Exercise → Set down every entry again word for word, please, but skip the pictures.

Input data →
*** Begin section ***

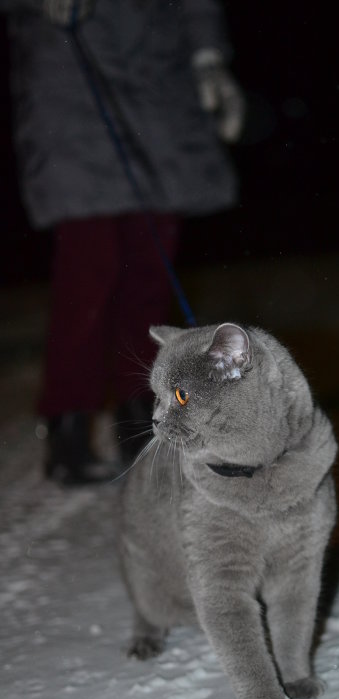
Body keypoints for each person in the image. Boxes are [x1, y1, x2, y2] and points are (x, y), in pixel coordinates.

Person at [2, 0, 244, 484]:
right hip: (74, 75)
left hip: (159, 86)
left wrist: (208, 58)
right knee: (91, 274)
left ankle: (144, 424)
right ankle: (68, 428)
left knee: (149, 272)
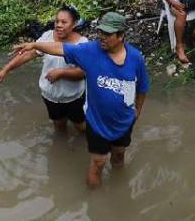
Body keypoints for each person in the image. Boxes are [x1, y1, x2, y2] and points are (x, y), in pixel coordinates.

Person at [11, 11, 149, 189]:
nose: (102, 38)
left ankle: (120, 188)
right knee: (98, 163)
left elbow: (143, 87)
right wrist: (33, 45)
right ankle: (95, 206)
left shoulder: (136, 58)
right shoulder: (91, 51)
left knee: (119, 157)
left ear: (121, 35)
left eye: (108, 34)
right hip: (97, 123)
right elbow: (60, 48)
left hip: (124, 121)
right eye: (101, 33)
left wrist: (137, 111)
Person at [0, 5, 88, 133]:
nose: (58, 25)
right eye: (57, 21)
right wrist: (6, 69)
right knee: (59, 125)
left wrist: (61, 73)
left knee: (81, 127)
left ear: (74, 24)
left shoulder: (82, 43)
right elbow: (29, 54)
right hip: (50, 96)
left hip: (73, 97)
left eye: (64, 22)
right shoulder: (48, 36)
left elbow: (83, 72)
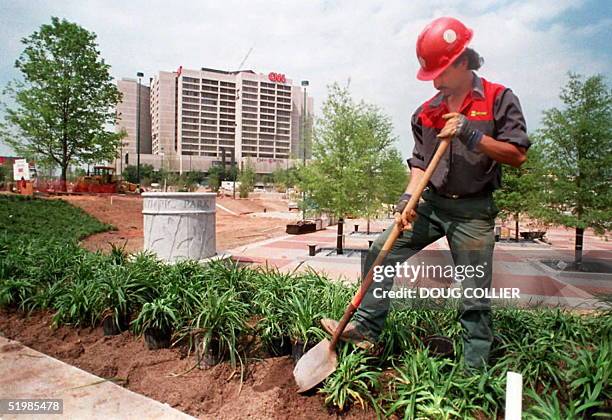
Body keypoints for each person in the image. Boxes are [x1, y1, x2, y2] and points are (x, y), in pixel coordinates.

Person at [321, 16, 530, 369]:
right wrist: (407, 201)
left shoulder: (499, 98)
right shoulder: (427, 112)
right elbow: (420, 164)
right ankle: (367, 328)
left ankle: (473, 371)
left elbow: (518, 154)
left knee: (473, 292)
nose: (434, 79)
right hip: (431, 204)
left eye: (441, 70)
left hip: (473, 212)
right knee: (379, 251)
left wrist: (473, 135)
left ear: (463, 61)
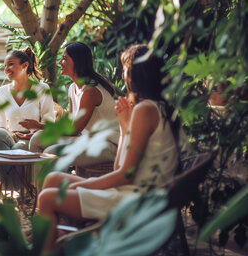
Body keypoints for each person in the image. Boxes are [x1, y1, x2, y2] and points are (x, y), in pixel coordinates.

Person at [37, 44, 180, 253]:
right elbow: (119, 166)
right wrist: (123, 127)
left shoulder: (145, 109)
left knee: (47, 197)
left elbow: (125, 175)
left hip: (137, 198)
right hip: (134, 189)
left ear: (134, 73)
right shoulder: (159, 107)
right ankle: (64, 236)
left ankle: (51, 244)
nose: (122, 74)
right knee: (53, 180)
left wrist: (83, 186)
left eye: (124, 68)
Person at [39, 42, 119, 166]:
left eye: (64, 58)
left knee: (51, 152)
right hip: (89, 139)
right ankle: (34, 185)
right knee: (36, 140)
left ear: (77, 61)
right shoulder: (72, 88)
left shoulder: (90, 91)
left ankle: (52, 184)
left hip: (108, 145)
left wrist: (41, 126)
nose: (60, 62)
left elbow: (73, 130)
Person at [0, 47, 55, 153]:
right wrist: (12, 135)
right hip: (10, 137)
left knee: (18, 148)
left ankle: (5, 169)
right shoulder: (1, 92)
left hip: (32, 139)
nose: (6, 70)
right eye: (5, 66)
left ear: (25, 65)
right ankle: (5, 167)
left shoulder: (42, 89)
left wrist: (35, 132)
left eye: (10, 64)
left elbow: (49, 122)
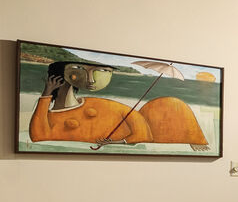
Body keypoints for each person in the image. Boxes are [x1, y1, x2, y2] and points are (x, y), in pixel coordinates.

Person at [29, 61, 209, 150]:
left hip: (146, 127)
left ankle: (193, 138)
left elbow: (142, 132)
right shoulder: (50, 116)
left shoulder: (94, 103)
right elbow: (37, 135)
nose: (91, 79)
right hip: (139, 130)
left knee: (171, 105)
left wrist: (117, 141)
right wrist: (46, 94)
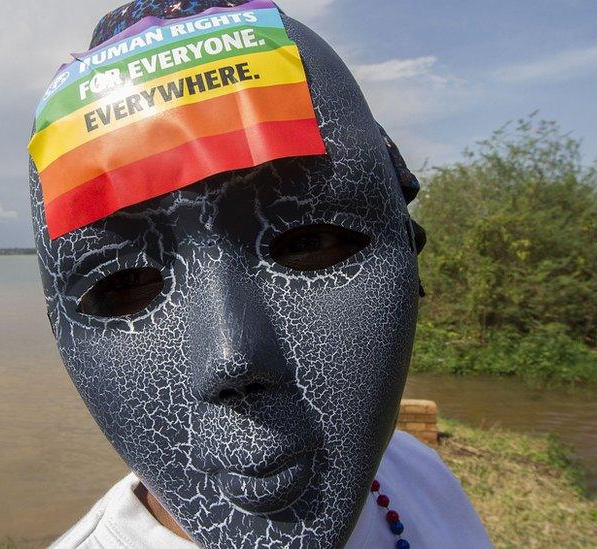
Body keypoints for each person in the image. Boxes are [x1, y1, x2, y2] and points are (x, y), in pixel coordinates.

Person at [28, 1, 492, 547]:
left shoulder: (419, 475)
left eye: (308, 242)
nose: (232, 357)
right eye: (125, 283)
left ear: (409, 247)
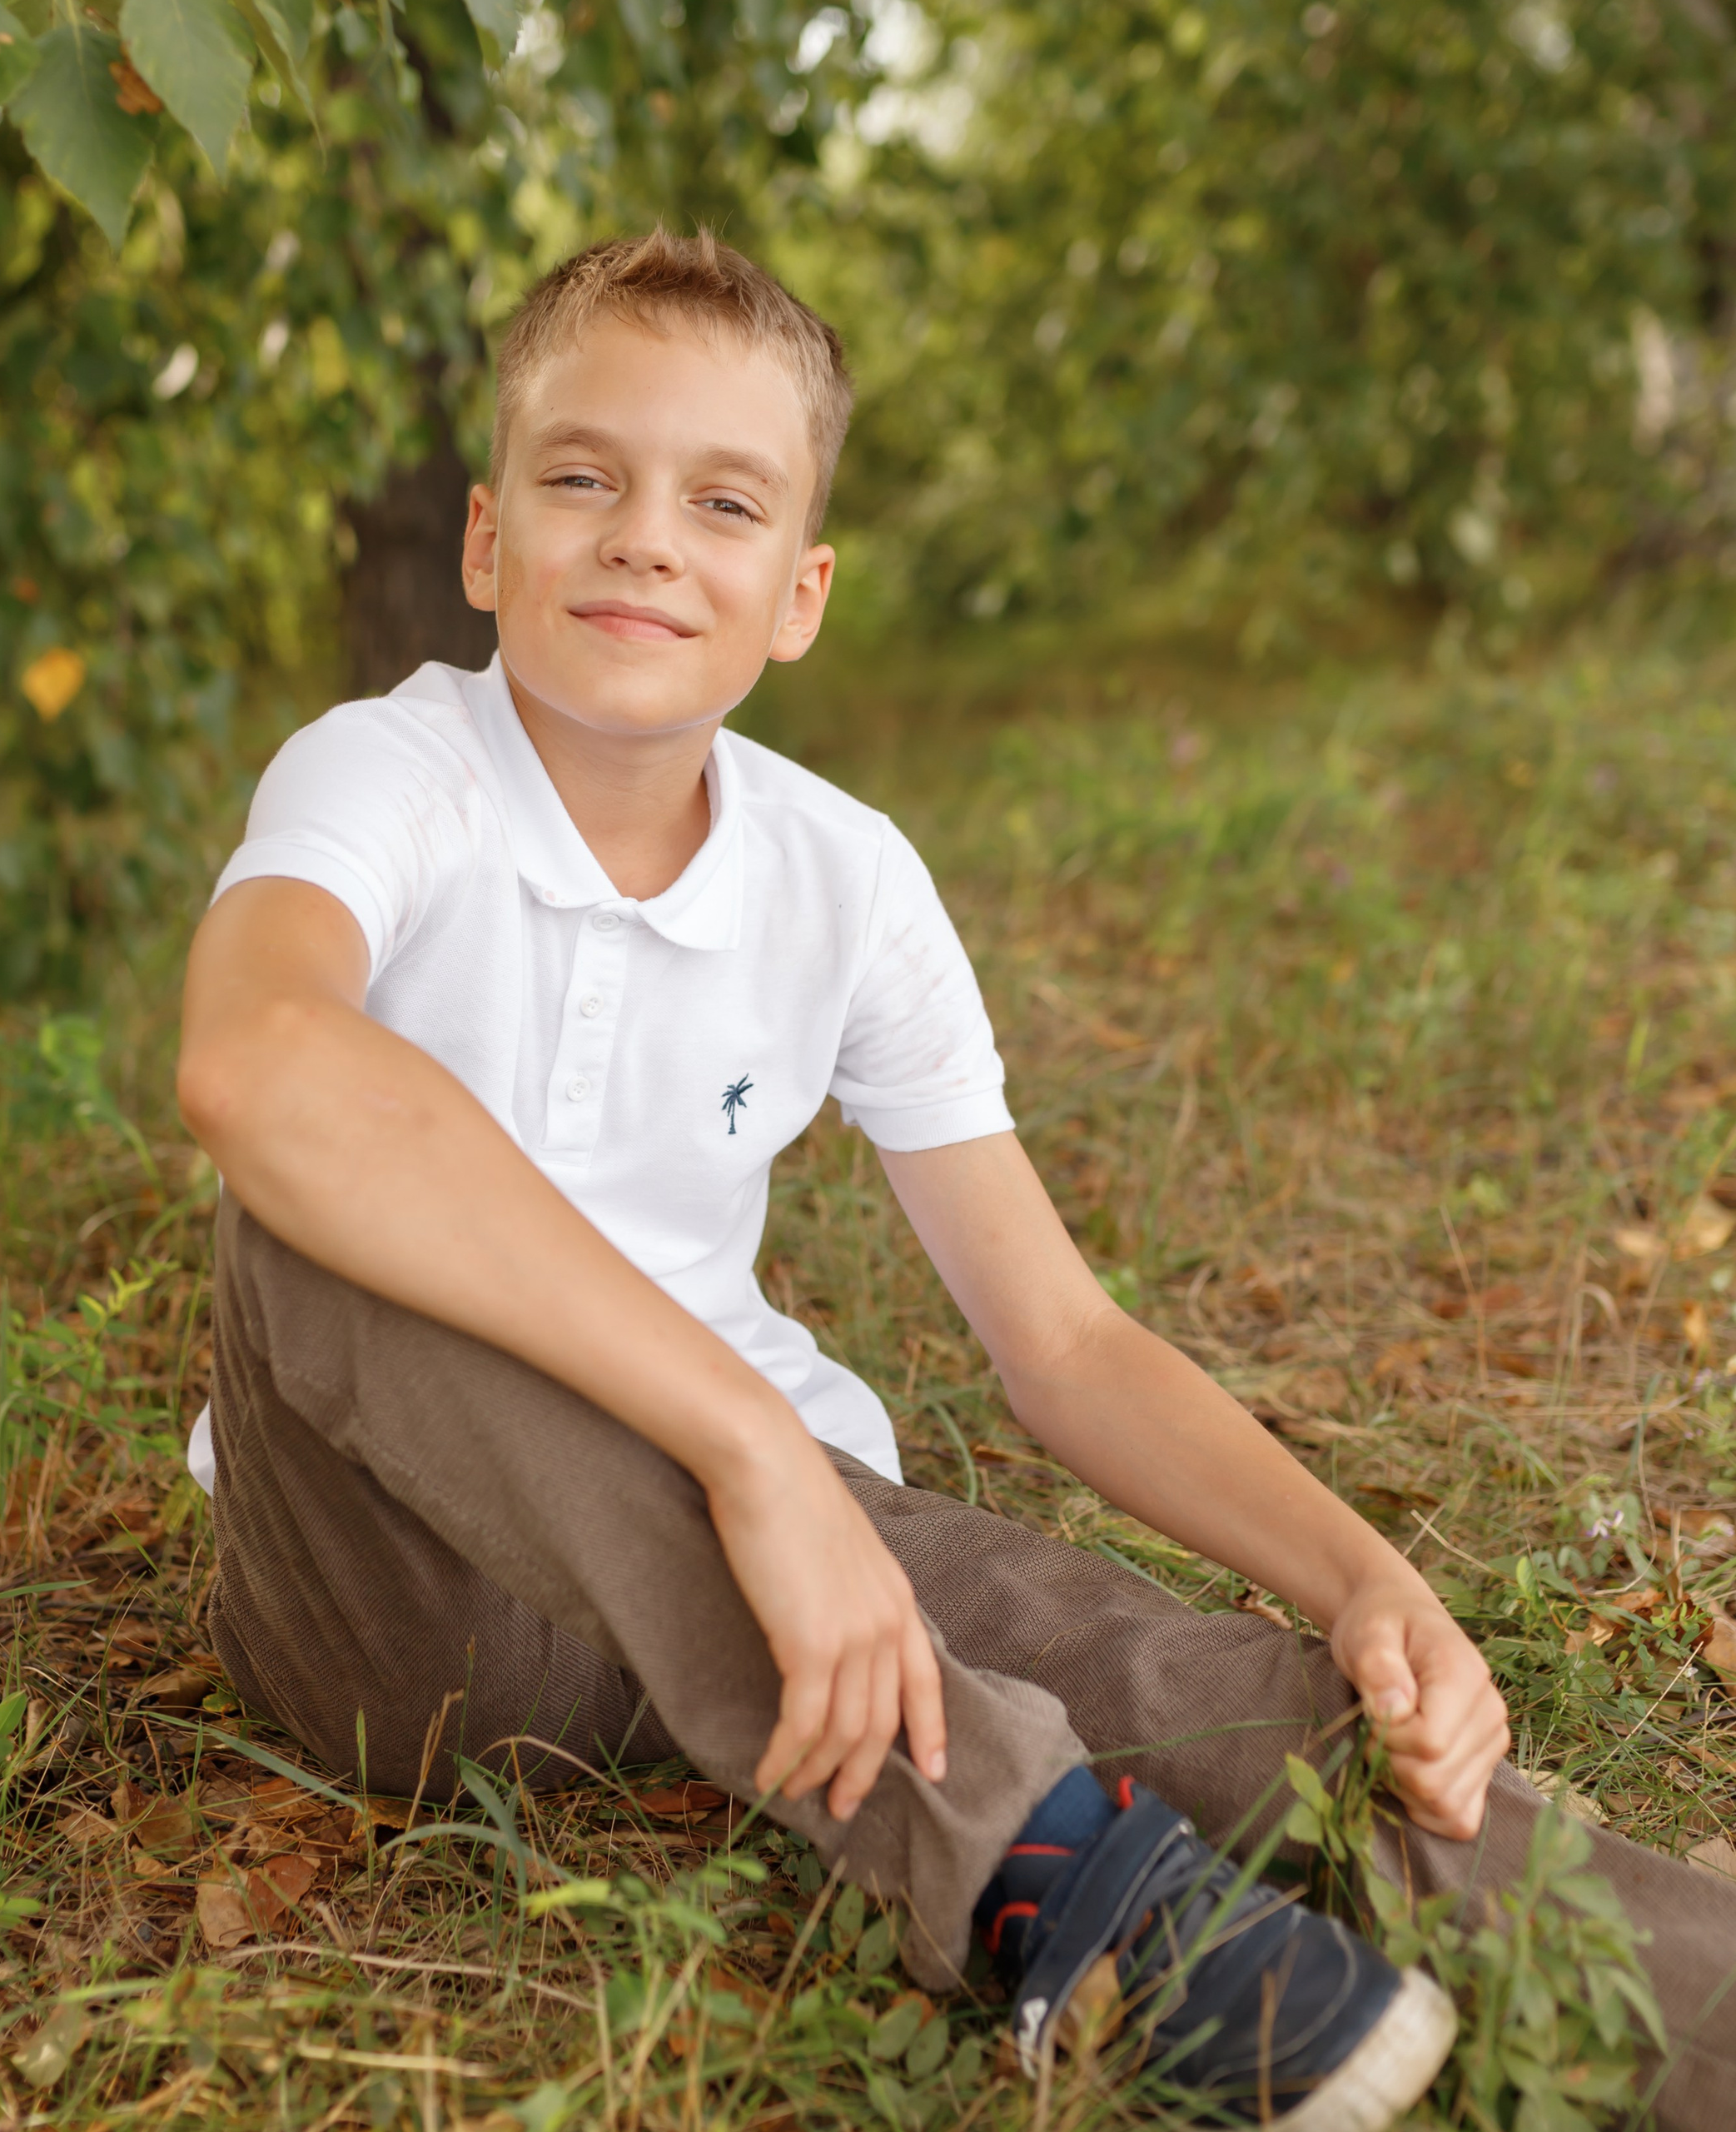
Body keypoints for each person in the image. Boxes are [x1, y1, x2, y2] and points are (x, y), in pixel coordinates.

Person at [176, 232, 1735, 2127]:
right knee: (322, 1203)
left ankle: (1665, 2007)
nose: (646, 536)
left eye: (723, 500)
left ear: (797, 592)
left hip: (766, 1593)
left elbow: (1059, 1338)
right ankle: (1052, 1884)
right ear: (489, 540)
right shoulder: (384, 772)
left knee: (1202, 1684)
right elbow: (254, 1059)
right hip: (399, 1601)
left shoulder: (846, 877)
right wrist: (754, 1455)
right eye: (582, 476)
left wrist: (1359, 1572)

*** End section ***

Task solution →
Body keypoints for each person in the image. Boxes are [x1, y1, x2, y2] and points are (x, y), in pixel coordinates.

Person at [2, 0, 244, 484]:
right hip: (74, 75)
left hip: (159, 86)
left wrist: (208, 58)
right knee: (91, 274)
left ankle: (144, 424)
right ankle: (68, 428)
left knee: (149, 272)
Body keypoints for each person in the image. Boxes are [x1, y1, x2, y2] and points are (x, y), in pixel coordinates.

Person at [11, 11, 149, 189]:
nose: (102, 38)
left ankle: (120, 188)
right knee: (98, 163)
left elbow: (143, 87)
right wrist: (33, 45)
right ankle: (95, 206)
left shoulder: (136, 58)
right shoulder: (91, 51)
left knee: (119, 157)
left ear: (121, 35)
left eye: (108, 34)
right hip: (97, 123)
right elbow: (60, 48)
left hip: (124, 121)
right eye: (101, 33)
left wrist: (137, 111)
Person at [0, 5, 88, 133]:
nose: (58, 25)
right eye: (57, 21)
right wrist: (6, 69)
right knee: (59, 125)
left wrist: (61, 73)
left knee: (81, 127)
left ear: (74, 24)
left shoulder: (82, 43)
right elbow: (29, 54)
right hip: (50, 96)
left hip: (73, 97)
left eye: (64, 22)
right shoulder: (48, 36)
left elbow: (83, 72)
Body keypoints for each person in the image. Boxes are [x1, y1, x2, y2] and points are (x, y), in pixel coordinates.

Person at [321, 16, 530, 369]:
right wrist: (407, 201)
left shoulder: (499, 98)
right shoulder: (427, 112)
right elbow: (420, 164)
right ankle: (367, 328)
left ankle: (473, 371)
left elbow: (518, 154)
left knee: (473, 292)
nose: (434, 79)
right hip: (431, 204)
left eye: (441, 70)
left hip: (473, 212)
right knee: (379, 251)
left wrist: (473, 135)
left ear: (463, 61)
Body keypoints for each person in the image. Boxes are [x1, y1, x2, y2] and points are (x, y), in pixel coordinates.

Person at [37, 44, 180, 253]:
right elbow: (119, 166)
right wrist: (123, 127)
left shoulder: (145, 109)
left knee: (47, 197)
left elbow: (125, 175)
left hip: (137, 198)
right hip: (134, 189)
left ear: (134, 73)
right shoulder: (159, 107)
right ankle: (64, 236)
left ankle: (51, 244)
nose: (122, 74)
right knee: (53, 180)
left wrist: (83, 186)
left eye: (124, 68)
Person at [39, 42, 119, 166]:
left eye: (64, 58)
left knee: (51, 152)
right hip: (89, 139)
right ankle: (34, 185)
right knee: (36, 140)
left ear: (77, 61)
right shoulder: (72, 88)
left shoulder: (90, 91)
left ankle: (52, 184)
left hip: (108, 145)
left wrist: (41, 126)
nose: (60, 62)
left elbow: (73, 130)
Person at [0, 47, 55, 153]:
right wrist: (12, 135)
right hip: (10, 137)
left knee: (18, 148)
left ankle: (5, 169)
right shoulder: (1, 92)
left hip: (32, 139)
nose: (6, 70)
right eye: (5, 66)
left ear: (25, 65)
right ankle: (5, 167)
left shoulder: (42, 89)
left wrist: (35, 132)
left eye: (10, 64)
left elbow: (49, 122)
Body keypoints for each person in the image. Boxes are [x1, y1, x2, y2] and points are (x, y), in pixel coordinates.

Person at [29, 61, 209, 150]:
left hip: (146, 127)
left ankle: (193, 138)
left elbow: (142, 132)
right shoulder: (50, 116)
left shoulder: (94, 103)
right elbow: (37, 135)
nose: (91, 79)
right hip: (139, 130)
left knee: (171, 105)
left wrist: (117, 141)
right wrist: (46, 94)
Body keypoints for each person in the image. Boxes are [x1, y1, x2, y2] and points are (x, y), in pixel coordinates.

Person at [28, 1, 492, 547]:
left shoulder: (419, 475)
left eye: (308, 242)
nose: (232, 357)
right eye: (125, 283)
left ear: (409, 247)
Body keypoints for each person in the image. Boxes are [x1, y1, x2, y2] and points are (x, y), in pixel coordinates.

Person at [176, 232, 1735, 2127]:
right knee: (322, 1203)
left ankle: (1665, 2007)
nose: (646, 536)
left eye: (723, 500)
left ear: (797, 592)
left hip: (766, 1593)
left elbow: (1059, 1338)
right ankle: (1052, 1884)
right ear: (489, 540)
right shoulder: (384, 772)
left knee: (1202, 1684)
right elbow: (254, 1059)
right hip: (399, 1601)
left shoulder: (846, 877)
right wrist: (754, 1455)
right eye: (582, 476)
left wrist: (1359, 1572)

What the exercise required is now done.